→ **Record set**
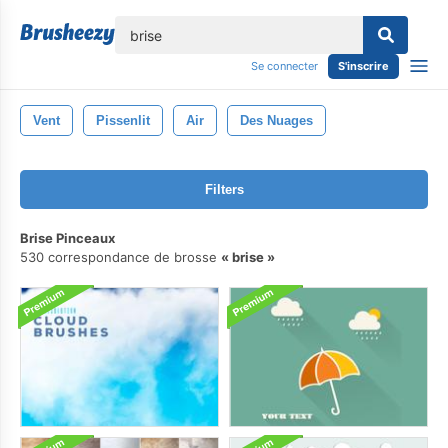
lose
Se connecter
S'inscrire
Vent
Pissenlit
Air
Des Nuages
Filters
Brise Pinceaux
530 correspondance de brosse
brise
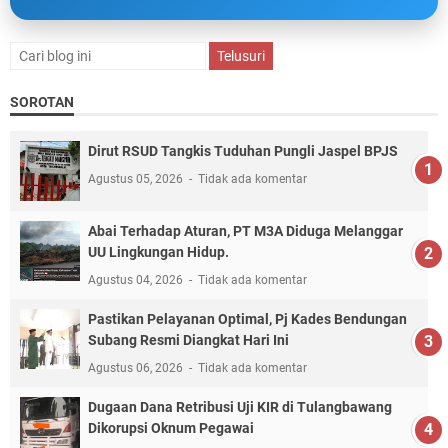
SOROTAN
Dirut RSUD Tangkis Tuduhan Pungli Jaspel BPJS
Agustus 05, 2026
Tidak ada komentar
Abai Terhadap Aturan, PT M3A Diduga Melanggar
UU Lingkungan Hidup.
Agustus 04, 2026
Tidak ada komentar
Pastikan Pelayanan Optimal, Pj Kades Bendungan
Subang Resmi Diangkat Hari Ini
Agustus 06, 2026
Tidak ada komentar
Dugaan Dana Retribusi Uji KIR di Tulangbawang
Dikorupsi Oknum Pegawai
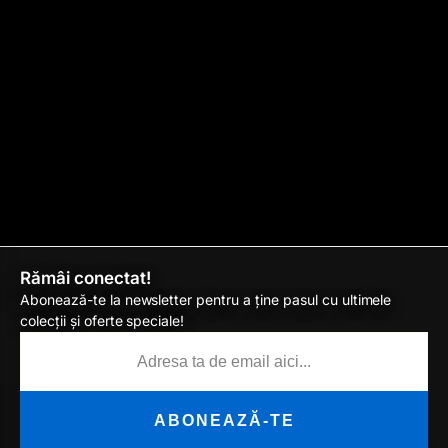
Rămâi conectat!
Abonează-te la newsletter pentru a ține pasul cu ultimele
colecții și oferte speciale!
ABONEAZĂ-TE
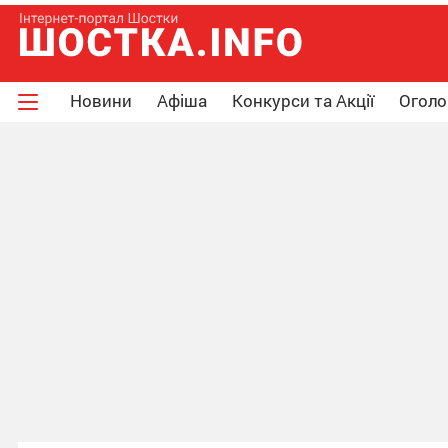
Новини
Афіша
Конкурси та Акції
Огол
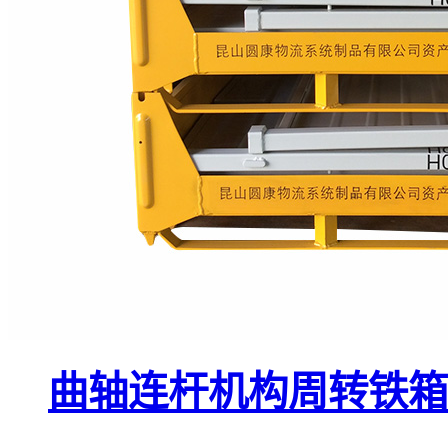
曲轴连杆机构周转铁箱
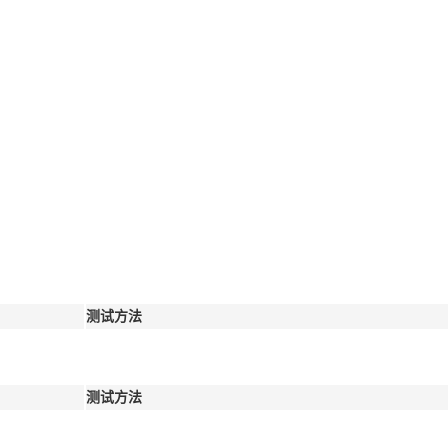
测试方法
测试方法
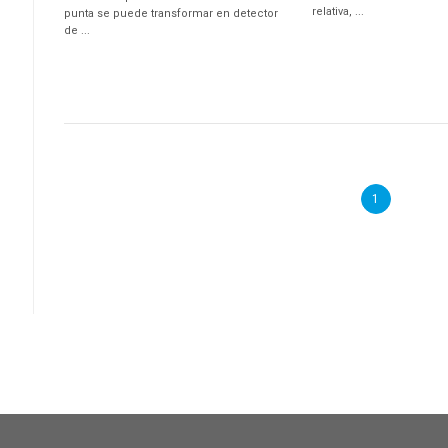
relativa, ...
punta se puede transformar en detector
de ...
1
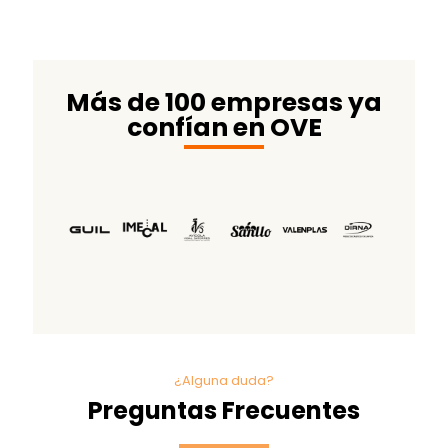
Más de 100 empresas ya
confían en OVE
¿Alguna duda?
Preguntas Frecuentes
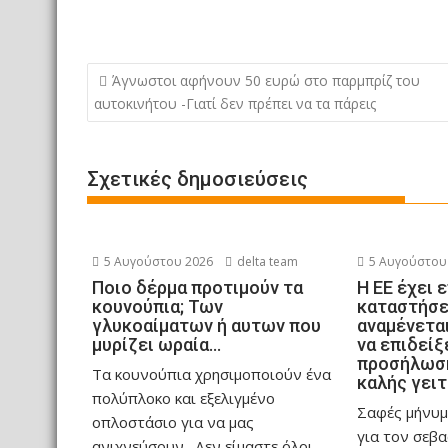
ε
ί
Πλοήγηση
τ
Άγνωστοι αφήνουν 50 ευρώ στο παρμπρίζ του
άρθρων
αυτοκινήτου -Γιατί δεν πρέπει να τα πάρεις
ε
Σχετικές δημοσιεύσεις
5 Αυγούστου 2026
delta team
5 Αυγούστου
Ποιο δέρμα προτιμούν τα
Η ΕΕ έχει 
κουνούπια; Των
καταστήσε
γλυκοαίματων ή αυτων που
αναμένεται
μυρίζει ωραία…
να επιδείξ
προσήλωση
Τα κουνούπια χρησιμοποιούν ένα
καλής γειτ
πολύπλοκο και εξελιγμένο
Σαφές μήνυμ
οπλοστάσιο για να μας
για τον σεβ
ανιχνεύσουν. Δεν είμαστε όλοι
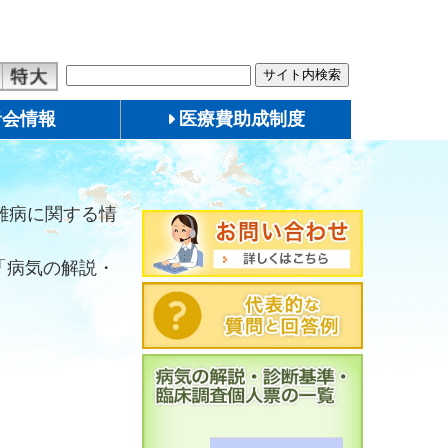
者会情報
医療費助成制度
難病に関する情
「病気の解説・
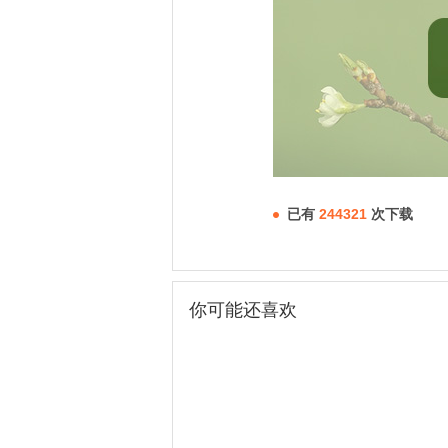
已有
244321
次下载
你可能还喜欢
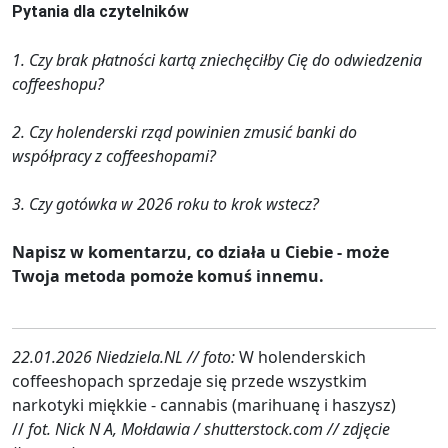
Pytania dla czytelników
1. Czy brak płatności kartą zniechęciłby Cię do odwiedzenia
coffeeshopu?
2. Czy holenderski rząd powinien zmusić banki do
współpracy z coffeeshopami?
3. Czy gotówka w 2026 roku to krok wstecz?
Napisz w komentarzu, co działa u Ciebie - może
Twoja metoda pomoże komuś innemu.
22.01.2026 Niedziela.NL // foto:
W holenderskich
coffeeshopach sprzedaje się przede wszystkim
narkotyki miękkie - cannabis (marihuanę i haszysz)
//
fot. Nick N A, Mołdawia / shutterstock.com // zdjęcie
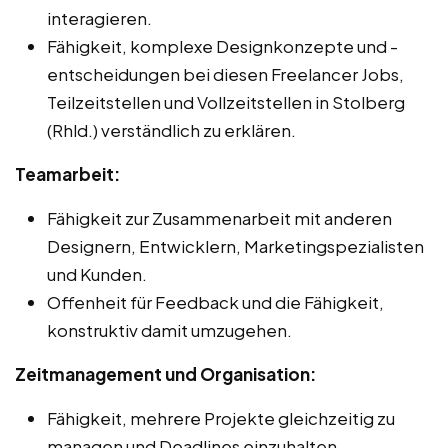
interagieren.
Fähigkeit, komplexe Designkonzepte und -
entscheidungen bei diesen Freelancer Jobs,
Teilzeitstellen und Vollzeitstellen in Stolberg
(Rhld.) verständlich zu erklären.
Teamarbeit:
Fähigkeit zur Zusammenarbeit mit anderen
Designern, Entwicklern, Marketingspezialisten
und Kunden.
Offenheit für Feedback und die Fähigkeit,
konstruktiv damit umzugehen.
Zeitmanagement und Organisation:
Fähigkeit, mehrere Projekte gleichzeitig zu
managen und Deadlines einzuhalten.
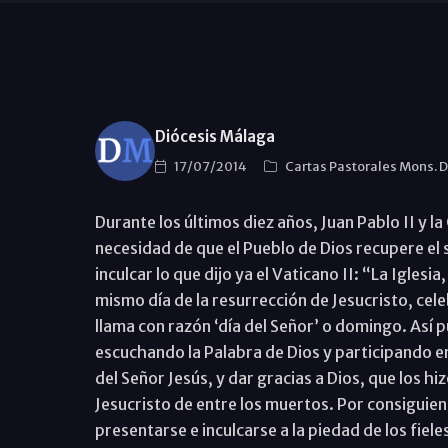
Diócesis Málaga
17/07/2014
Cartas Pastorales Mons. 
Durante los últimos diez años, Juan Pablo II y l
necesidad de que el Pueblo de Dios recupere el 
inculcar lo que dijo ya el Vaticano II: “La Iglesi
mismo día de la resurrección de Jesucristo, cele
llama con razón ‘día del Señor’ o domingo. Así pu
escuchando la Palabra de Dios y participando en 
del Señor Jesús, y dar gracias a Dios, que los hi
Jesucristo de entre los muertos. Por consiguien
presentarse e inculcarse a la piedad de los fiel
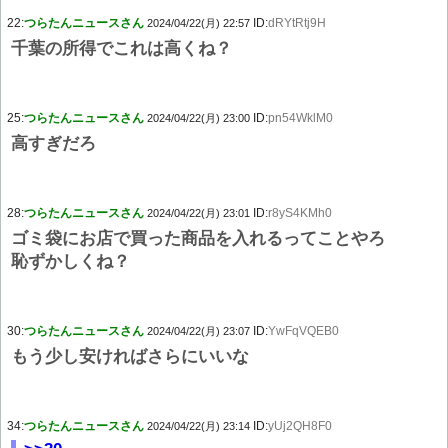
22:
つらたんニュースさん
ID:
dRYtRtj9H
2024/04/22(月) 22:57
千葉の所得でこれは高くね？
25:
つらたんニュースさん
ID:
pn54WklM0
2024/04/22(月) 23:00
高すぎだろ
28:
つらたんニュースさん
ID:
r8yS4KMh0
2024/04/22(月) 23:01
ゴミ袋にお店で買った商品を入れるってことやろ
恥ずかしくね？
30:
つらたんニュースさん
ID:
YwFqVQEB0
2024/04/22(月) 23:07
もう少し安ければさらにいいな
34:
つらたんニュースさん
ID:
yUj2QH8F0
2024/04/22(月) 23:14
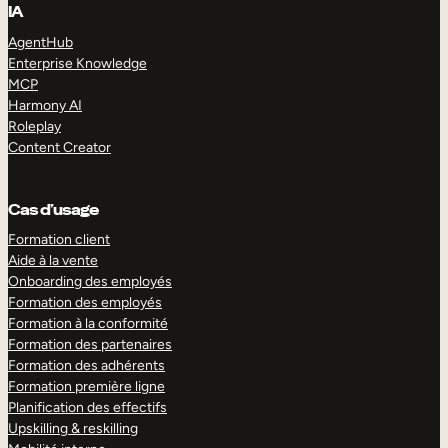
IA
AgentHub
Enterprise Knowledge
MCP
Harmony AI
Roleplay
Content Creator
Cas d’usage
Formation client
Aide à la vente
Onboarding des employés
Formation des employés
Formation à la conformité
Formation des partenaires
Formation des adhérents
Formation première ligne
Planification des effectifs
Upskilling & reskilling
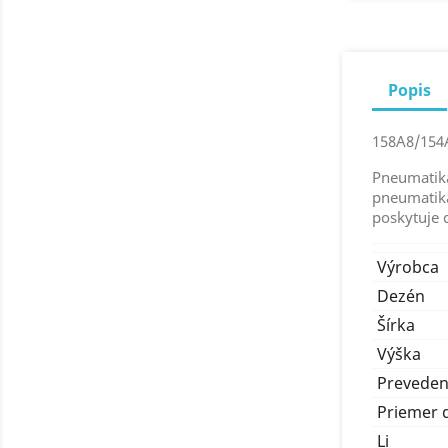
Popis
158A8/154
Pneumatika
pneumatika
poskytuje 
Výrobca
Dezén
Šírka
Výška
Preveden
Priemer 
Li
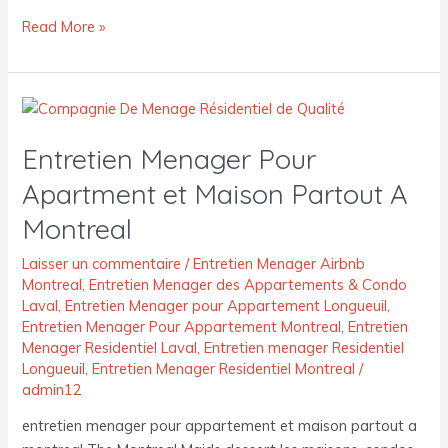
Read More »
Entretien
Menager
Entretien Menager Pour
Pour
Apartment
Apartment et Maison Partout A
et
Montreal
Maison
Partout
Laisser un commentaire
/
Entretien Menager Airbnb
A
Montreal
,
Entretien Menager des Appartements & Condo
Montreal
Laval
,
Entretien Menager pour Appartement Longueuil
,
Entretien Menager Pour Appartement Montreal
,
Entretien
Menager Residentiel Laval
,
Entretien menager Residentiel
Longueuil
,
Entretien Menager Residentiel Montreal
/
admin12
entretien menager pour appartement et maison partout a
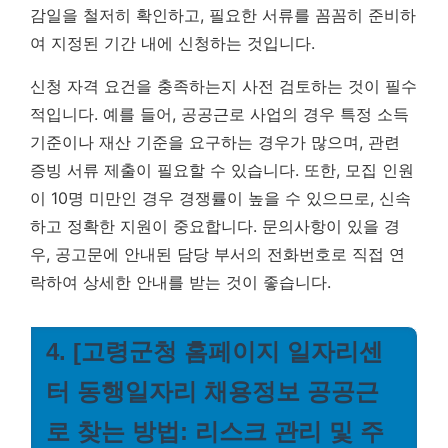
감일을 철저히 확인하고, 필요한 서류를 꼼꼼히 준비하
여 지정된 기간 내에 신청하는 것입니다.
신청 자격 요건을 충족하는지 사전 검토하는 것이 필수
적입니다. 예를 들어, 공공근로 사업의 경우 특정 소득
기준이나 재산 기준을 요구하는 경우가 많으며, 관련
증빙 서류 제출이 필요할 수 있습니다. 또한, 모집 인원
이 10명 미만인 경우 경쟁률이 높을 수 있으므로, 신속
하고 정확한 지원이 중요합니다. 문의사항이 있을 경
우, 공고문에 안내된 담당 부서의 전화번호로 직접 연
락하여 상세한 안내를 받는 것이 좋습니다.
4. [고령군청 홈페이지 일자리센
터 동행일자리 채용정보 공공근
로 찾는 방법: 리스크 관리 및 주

→ **Work request**
Wherever the string "κουνούπια" is found in the listing above, copy the line that contains it.

→ **Exercise result**
κουνούπια; Των
Τα κουνούπια χρησιμοποιούν ένα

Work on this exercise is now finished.